FAQ & Common Pitfalls
I bought a drink at one supermarket, can I return the empty bottle at a different one?
For single-use (Einweg) bottles and cans, yes, any store that sells drinks in the same material type is legally required to accept your empty container and refund the 25-cent deposit, regardless of which store you originally bought it from or which brand it is.
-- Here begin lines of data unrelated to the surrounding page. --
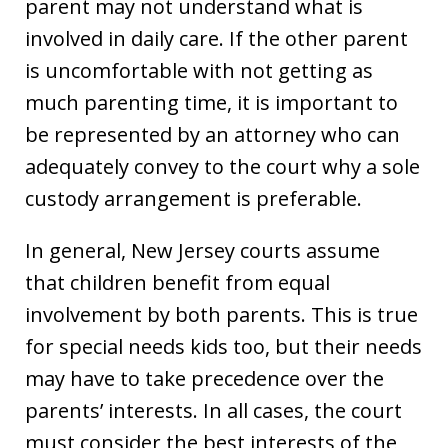
parent may not understand what is
involved in daily care. If the other parent
is uncomfortable with not getting as
much parenting time, it is important to
be represented by an attorney who can
adequately convey to the court why a sole
custody arrangement is preferable.
In general, New Jersey courts assume
that children benefit from equal
involvement by both parents. This is true
for special needs kids too, but their needs
may have to take precedence over the
parents’ interests. In all cases, the court
must consider the best interests of the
For reusable (Mehrweg) bottles, it's more specific: the store only has to take back bottles matching the type, shape, and size it actually sells itself, so a Mehrweg glass bottle from a brand or format that particular store doesn't carry might genuinely get turned away there, even though the same bottle would be accepted somewhere that does sell it.
How do I know if a bottle is Einweg or Mehrweg just by looking at it?
There's no single universal marking system the way there is for the flat 25-cent Einweg deposit, but Mehrweg bottles are commonly labeled directly on the bottle or its label with words like "Mehrweg," "Leihflasche," or "Pfandflasche." When in doubt, the reverse vending machine at any supermarket will tell you immediately when you feed a bottle in, rejecting it if it's not a format that store handles, which is often the fastest way to find out rather than trying to judge from the packaging alone.
Why does the deposit amount vary for Mehrweg bottles but not Einweg ones?
Einweg deposits were deliberately standardized at a flat 25 cents specifically so there's one simple, predictable number across every single-use format, which is part of what makes universal store acceptance practical. Mehrweg pricing wasn't standardized the same way, it varies by container size instead, with the common split being 8 cents for bottles up to 0.5 liters (like typical beer bottles) and 15 cents for larger bottles (like 1-liter juice bottles), reflecting that these bottles are a genuinely different system built around reuse rather than one-time recycling.